La segunda regla es que, al corregir, hemos de ser muy benévolos y respetuosos con las personas, sin humillarlas ni abochornarlas jamás, y mucho menos en público. ¡Cuántas veces un joven llega a sufrir graves lesiones en su psicología y afectividad por una educación errada! Y es un hecho que muchos hombres han quedado marcados con graves complejos, nunca superados, a causa de las humillaciones y atropellos que sufrieron en su infancia por parte de quienes ejercían la autoridad. Y no digo yo que no hay que corregir a los niños -dizque para no traumarlos, pero sí que hay formas y formas.


Diálogo con  Cristo

Señor, te pedimos que al corregir, procuremos usar una gran bondad, mansedumbre y miramiento, y de un hondo sentido de la justicia y la equidad.

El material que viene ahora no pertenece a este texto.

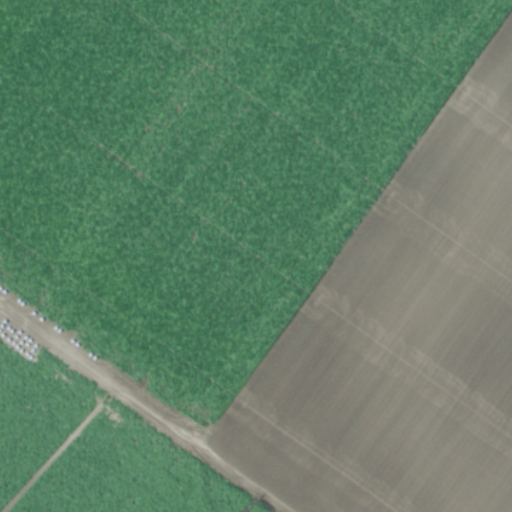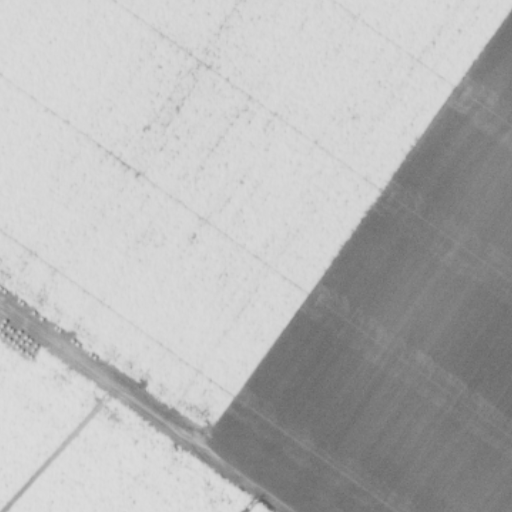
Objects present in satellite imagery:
crop: (256, 255)
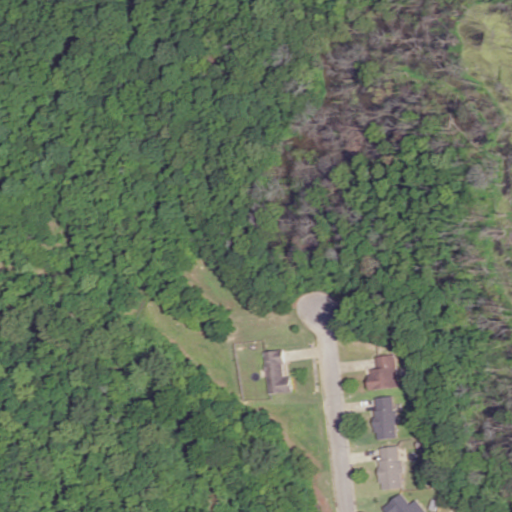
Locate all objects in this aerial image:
building: (277, 371)
building: (384, 372)
road: (336, 414)
building: (386, 416)
building: (392, 466)
building: (405, 505)
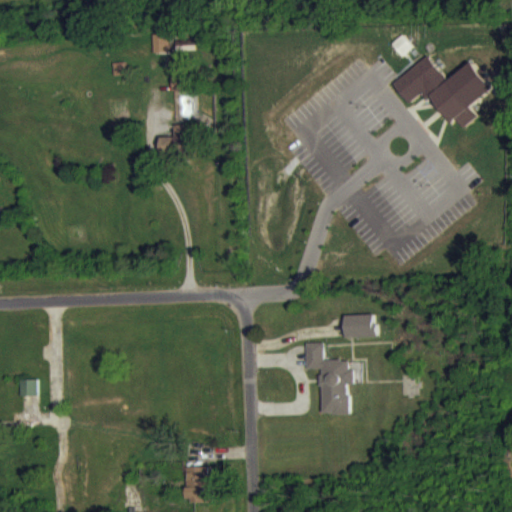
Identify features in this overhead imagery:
building: (163, 53)
building: (188, 55)
building: (404, 55)
building: (120, 78)
building: (185, 92)
road: (354, 99)
building: (437, 101)
building: (181, 151)
road: (387, 157)
road: (175, 210)
road: (443, 211)
road: (315, 246)
road: (117, 303)
building: (363, 336)
road: (54, 368)
building: (335, 390)
building: (31, 397)
road: (240, 405)
road: (61, 442)
building: (200, 494)
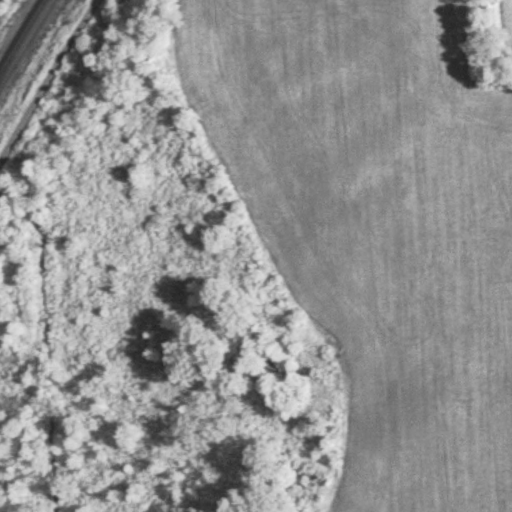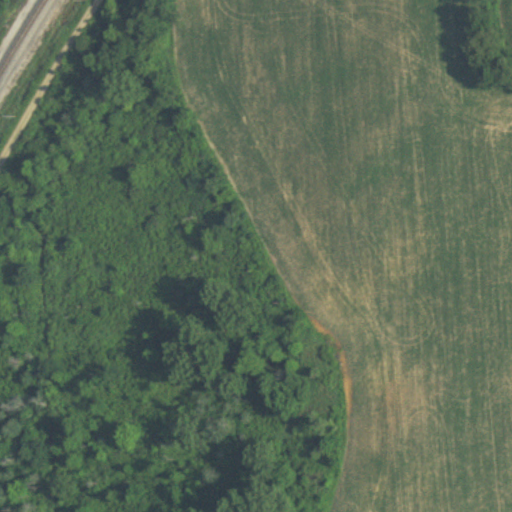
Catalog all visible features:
railway: (24, 40)
road: (49, 82)
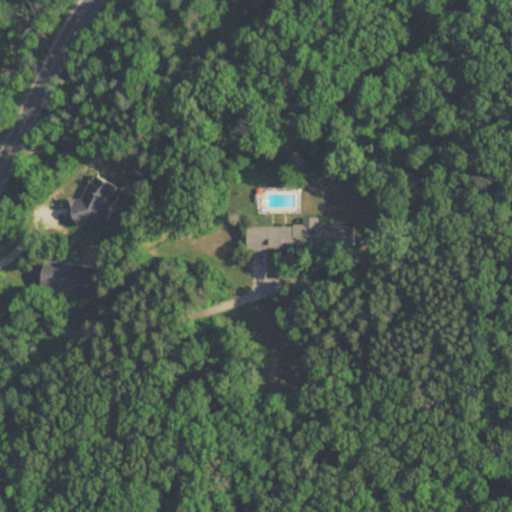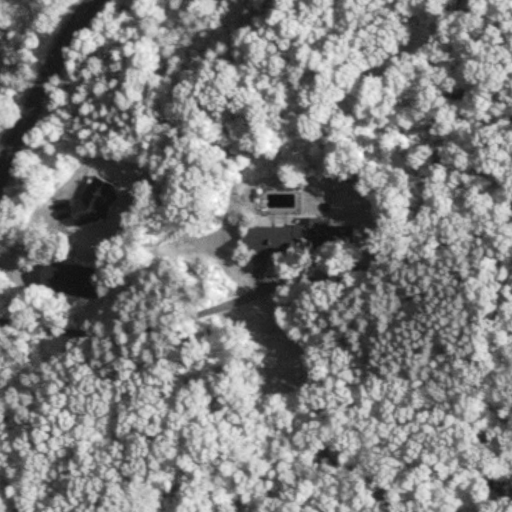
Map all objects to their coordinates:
road: (43, 83)
building: (96, 203)
building: (311, 227)
road: (31, 235)
building: (270, 239)
building: (73, 280)
road: (138, 328)
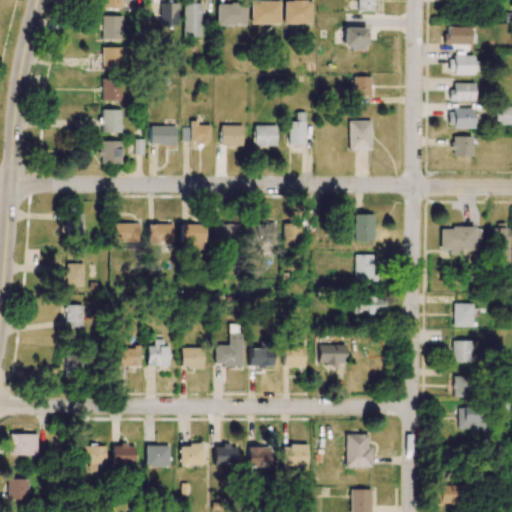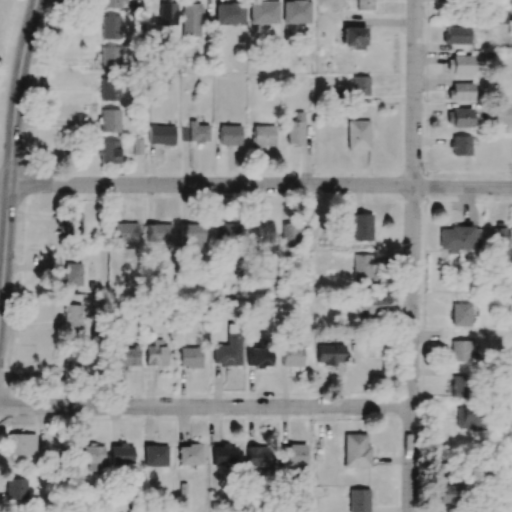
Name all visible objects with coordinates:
building: (110, 4)
building: (359, 5)
building: (263, 12)
building: (296, 12)
building: (167, 14)
building: (230, 14)
building: (191, 19)
building: (111, 28)
building: (457, 35)
building: (353, 37)
building: (110, 58)
building: (458, 65)
building: (360, 86)
building: (110, 89)
building: (460, 91)
building: (501, 115)
building: (458, 118)
building: (109, 120)
building: (295, 129)
building: (197, 132)
building: (160, 135)
building: (229, 135)
building: (263, 135)
building: (357, 135)
building: (459, 145)
building: (108, 152)
road: (12, 164)
road: (255, 185)
building: (75, 224)
building: (361, 227)
building: (262, 231)
building: (125, 232)
building: (158, 233)
building: (225, 233)
building: (289, 235)
building: (191, 236)
building: (457, 238)
building: (500, 242)
road: (412, 256)
building: (361, 269)
building: (71, 274)
building: (365, 305)
building: (460, 315)
building: (72, 316)
building: (228, 348)
building: (458, 351)
building: (155, 353)
building: (328, 354)
building: (290, 355)
building: (127, 356)
building: (189, 357)
building: (258, 357)
building: (71, 365)
building: (457, 386)
road: (205, 407)
building: (469, 418)
building: (21, 444)
building: (355, 450)
building: (121, 454)
building: (189, 454)
building: (222, 454)
building: (291, 455)
building: (91, 456)
building: (155, 456)
building: (254, 457)
building: (16, 489)
building: (447, 494)
building: (357, 500)
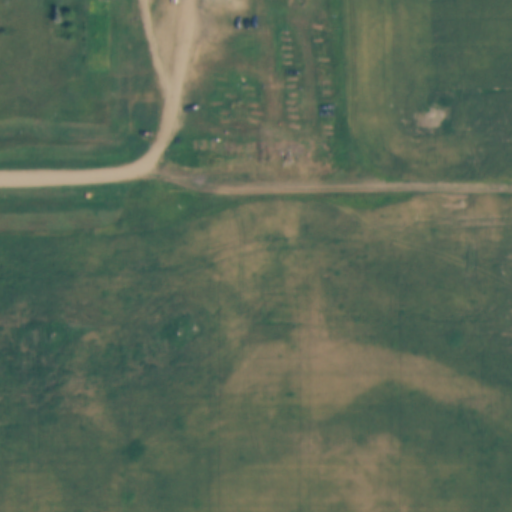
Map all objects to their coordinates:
road: (185, 5)
road: (65, 175)
road: (320, 186)
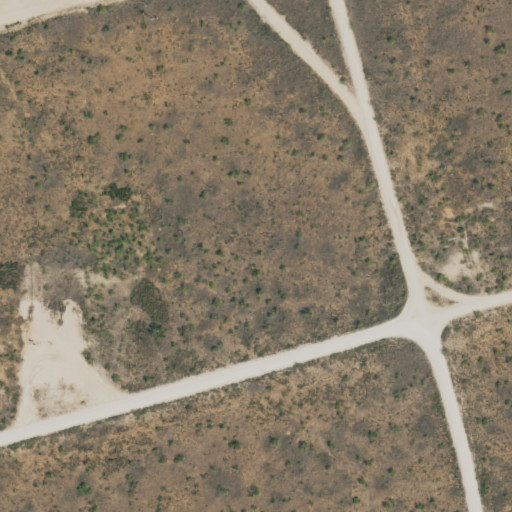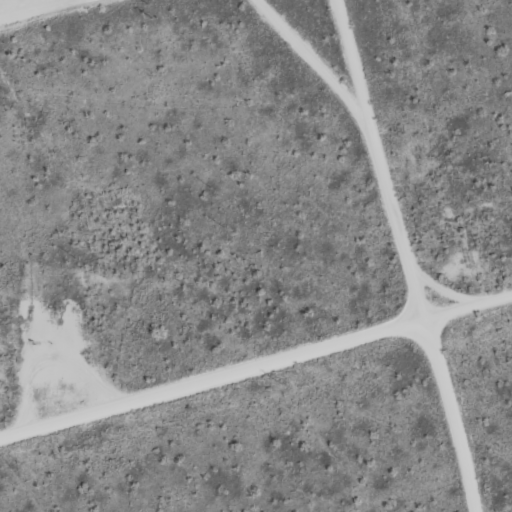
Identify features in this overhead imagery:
road: (398, 235)
road: (256, 364)
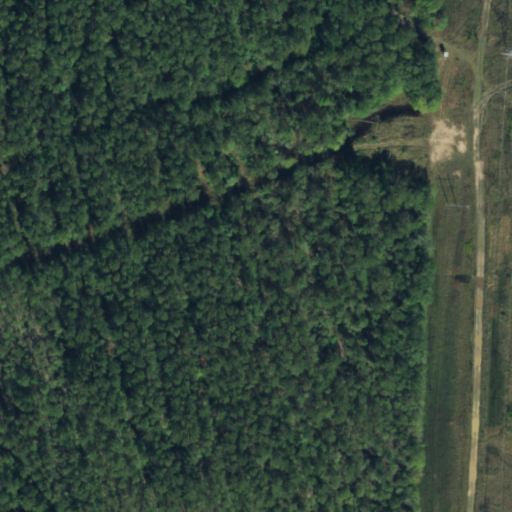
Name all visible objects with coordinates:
power tower: (510, 55)
road: (146, 102)
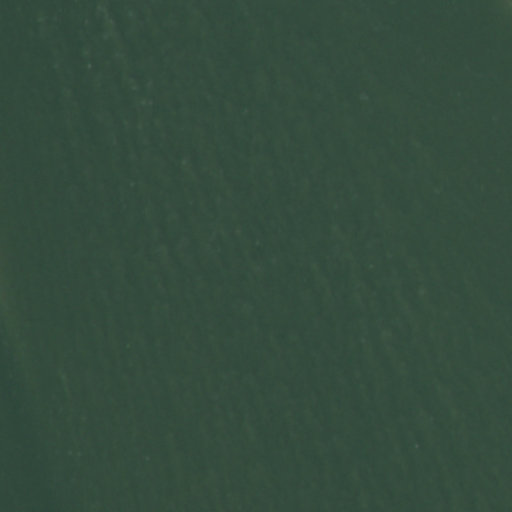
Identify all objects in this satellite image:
river: (69, 411)
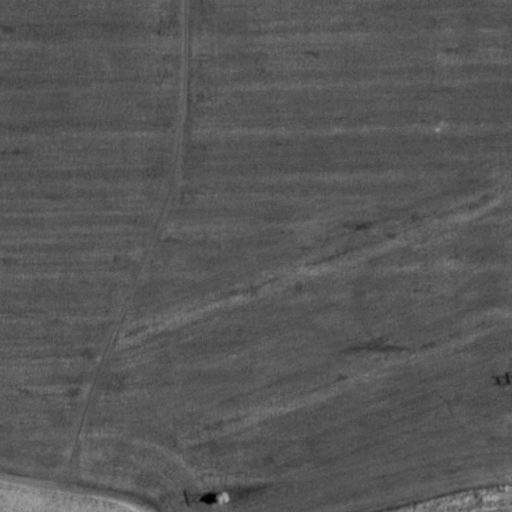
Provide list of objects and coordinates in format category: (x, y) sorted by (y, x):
road: (87, 492)
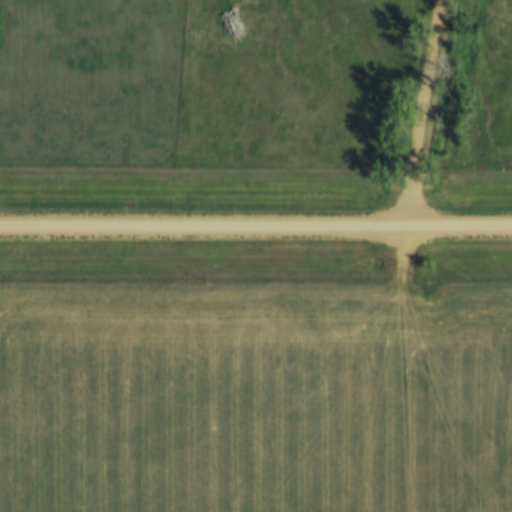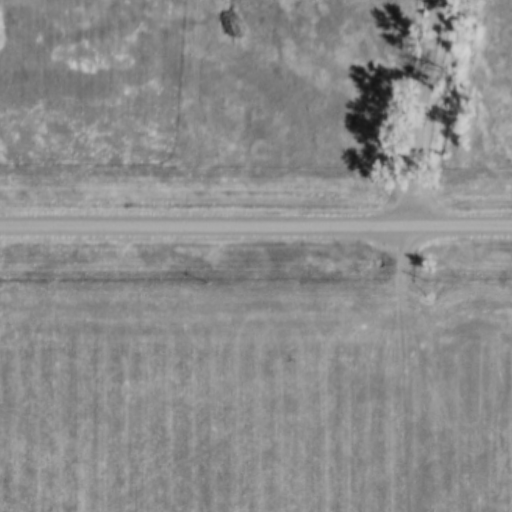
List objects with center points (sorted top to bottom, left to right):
road: (421, 114)
road: (255, 229)
road: (417, 369)
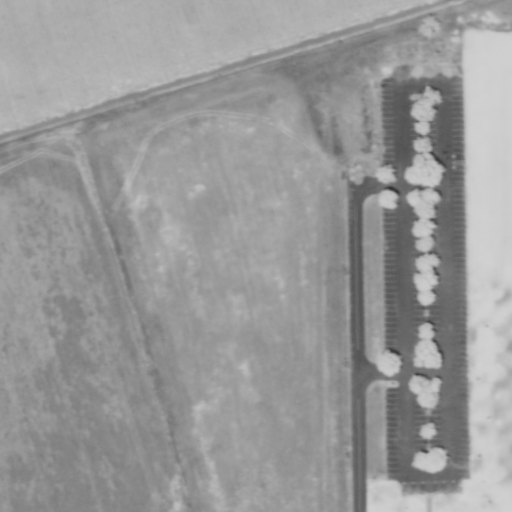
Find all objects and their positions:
crop: (197, 244)
road: (353, 322)
road: (379, 372)
road: (450, 374)
park: (505, 402)
road: (426, 492)
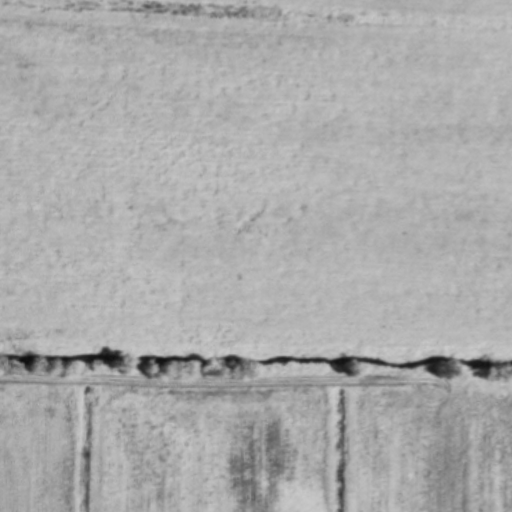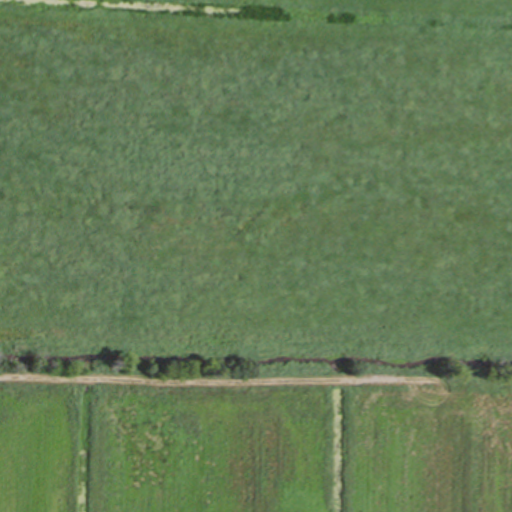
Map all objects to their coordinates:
crop: (259, 440)
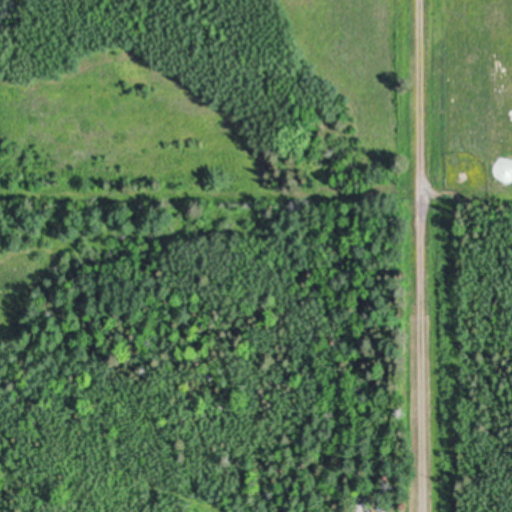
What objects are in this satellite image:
road: (417, 256)
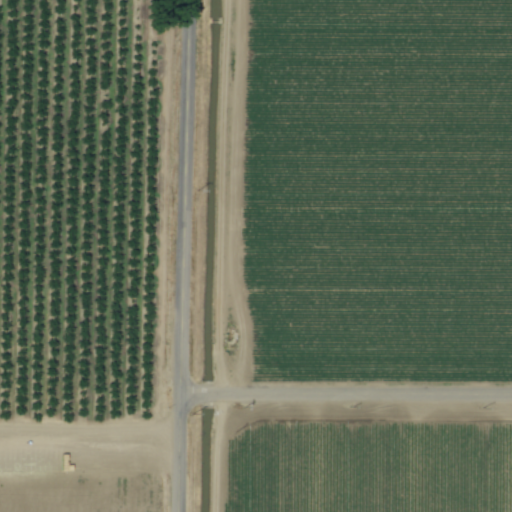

Si somos corregidos alguna vez –pues también nosotros estamos sometidos a autoridad–, no nos rebelemos ni tomemos a mal la corrección, sino con buen ánimo, con humildad y sencillez, según Tus palabras: "Hijo mío, no menosprecies la corrección del Señor y no te abatas cuando seas por Él reprendido; porque el Señor reprende a los que ama, y castiga a todo el que por hijo acoge" (Hb 12, 5-6; Prov 3, 11-12).


Petición

Te pedimos para que sepamos dar una educación y ejemplo auténticamente cristiana a nuestros hijos y a los niños y jóvenes confiados a nuestro cuidado o que puedan aprender de nosotros.